Common Errors and Fixes
401 Unauthorized: Check that the Authorization header is formatted as Bearer <key> with a space after Bearer. Verify the key is active in the Novita AI console.
400 Bad Request on size: The size parameter must use * as the separator (e.g., 1024*1024), not x, ×, or a JSON array. Each dimension must be between 256 and 1536.
TASK_STATUS_FAILED with no reason: Usually caused by a prompt that triggers content filtering. Simplify the prompt and retry. Avoid prompts with explicit violence, sexual content, or content that may match safety filters.

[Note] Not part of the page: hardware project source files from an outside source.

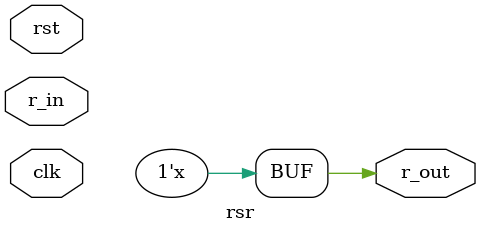
<source format=v>
/* Generated by Yosys 0.9 (git sha1 1979e0b1, i686-w64-mingw32.static-g++ 5.5.0 -Os) */

module rsr(clk, rst, r_in, r_out);
  input clk;
  input r_in;
  output r_out;
  input rst;
  assign r_out = 1'hx;
endmodule

</source>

Image URL expired (403 or 404 on the URL): The image_url_ttl field tells you how long the URL is valid. Download the image immediately after polling succeeds, or store it in your own object storage.
Slow polling: Generation time varies with server load. Starting poll at 2-second intervals is reasonable. If the task is still TASK_STATUS_QUEUED after 10 seconds, continue polling — queue depth can spike during peak usage.
FAQ
Is there an OpenAI-compatible endpoint for Qwen Image txt2img?
No. The /v3/async/qwen-image-txt2img endpoint uses Novita AI’s native async image API, not the OpenAI image generation format. If you need OpenAI-compatible image generation, Novita AI offers FLUX and SDXL models through compatible endpoints — see the Novita AI docs.
What is the difference between this endpoint and the Qwen Image Edit endpoint?
This endpoint generates images from a text prompt only — no input image is needed. The Qwen Image Edit endpoint takes an existing image plus a text instruction and modifies the image accordingly. Use txt2img when you are creating from scratch; use edit when you need to change something in an existing image.
Does the model support aspect ratios other than square?
Yes. Use the size parameter to set width and height independently anywhere from 256 to 1536 pixels per dimension. Tall ratios (e.g., 1024*1536) work well for portrait content; wide ratios (e.g., 1536*1024) suit banners and thumbnails.
How do I get consistent results across multiple generations?
There is no seed parameter on the txt2img endpoint. Each request produces a different result. If you need reproducible output, save the image URL immediately and store the image in your own storage rather than re-generating.
Can I use this API in a batch job?
Yes. Submit multiple generation requests and collect the task IDs, then poll them in parallel. Each request returns its own task_id, so batch workflows are straightforward — you do not need to wait for one to finish before submitting the next.